* [Your goal]: For the data below, restate word for word only the lines from the line containing "microscopy of adenocarcinoma" through the line containing "photomicrograph of neoplastic", both ends included.

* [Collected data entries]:
————————

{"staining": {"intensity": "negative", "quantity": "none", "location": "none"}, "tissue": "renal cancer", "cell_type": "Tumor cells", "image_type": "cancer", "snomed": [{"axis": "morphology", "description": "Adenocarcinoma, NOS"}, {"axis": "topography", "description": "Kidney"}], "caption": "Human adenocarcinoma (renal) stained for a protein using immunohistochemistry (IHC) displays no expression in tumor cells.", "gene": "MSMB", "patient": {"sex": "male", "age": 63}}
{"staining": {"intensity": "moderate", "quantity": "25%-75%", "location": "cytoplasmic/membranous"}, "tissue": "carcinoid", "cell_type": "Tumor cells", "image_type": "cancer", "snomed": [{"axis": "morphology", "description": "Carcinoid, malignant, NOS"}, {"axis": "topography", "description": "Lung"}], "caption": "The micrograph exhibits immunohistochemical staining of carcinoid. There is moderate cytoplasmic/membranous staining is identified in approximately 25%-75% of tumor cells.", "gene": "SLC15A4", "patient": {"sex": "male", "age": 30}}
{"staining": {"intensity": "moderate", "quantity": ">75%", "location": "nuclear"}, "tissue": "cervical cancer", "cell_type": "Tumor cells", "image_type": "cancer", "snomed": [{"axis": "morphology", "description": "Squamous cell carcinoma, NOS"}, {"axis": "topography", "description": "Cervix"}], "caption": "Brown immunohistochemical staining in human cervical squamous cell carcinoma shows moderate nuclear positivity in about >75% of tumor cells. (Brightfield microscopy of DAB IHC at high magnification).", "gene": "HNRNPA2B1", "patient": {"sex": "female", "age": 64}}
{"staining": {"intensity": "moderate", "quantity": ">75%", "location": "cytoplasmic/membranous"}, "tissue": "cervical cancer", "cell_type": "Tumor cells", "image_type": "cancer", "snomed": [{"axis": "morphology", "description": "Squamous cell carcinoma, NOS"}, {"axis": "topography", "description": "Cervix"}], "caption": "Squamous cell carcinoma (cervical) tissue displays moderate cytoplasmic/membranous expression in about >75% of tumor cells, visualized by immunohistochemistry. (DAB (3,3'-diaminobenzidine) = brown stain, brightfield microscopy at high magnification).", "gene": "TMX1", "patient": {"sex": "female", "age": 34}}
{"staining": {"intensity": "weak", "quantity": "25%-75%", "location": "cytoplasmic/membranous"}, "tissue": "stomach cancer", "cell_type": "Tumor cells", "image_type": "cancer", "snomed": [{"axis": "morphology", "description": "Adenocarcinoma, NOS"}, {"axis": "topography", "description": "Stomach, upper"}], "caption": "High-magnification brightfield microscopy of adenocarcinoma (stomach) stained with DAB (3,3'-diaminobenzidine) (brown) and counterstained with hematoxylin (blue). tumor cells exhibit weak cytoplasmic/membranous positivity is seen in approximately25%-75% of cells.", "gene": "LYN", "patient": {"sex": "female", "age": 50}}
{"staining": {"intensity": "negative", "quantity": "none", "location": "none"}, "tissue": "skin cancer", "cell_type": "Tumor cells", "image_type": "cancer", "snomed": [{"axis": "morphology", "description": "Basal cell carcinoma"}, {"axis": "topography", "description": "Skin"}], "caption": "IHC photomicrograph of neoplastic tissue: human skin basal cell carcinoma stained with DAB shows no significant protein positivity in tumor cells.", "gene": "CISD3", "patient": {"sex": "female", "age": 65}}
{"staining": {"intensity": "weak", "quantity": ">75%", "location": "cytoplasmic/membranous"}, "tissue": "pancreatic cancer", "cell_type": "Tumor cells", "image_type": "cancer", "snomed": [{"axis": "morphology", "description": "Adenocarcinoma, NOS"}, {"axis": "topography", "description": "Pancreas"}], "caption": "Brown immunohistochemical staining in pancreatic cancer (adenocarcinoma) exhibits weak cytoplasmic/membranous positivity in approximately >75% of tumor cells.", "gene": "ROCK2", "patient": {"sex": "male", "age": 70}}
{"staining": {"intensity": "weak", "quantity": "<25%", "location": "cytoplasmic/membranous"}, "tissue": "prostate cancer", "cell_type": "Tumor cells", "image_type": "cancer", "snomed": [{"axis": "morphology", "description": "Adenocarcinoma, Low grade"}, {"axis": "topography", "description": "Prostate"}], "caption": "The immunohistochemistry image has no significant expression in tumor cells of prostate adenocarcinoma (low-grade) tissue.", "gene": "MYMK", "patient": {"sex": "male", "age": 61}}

————————

* [The completed task]:
{"staining": {"intensity": "weak", "quantity": "25%-75%", "location": "cytoplasmic/membranous"}, "tissue": "stomach cancer", "cell_type": "Tumor cells", "image_type": "cancer", "snomed": [{"axis": "morphology", "description": "Adenocarcinoma, NOS"}, {"axis": "topography", "description": "Stomach, upper"}], "caption": "High-magnification brightfield microscopy of adenocarcinoma (stomach) stained with DAB (3,3'-diaminobenzidine) (brown) and counterstained with hematoxylin (blue). tumor cells exhibit weak cytoplasmic/membranous positivity is seen in approximately25%-75% of cells.", "gene": "LYN", "patient": {"sex": "female", "age": 50}}
{"staining": {"intensity": "negative", "quantity": "none", "location": "none"}, "tissue": "skin cancer", "cell_type": "Tumor cells", "image_type": "cancer", "snomed": [{"axis": "morphology", "description": "Basal cell carcinoma"}, {"axis": "topography", "description": "Skin"}], "caption": "IHC photomicrograph of neoplastic tissue: human skin basal cell carcinoma stained with DAB shows no significant protein positivity in tumor cells.", "gene": "CISD3", "patient": {"sex": "female", "age": 65}}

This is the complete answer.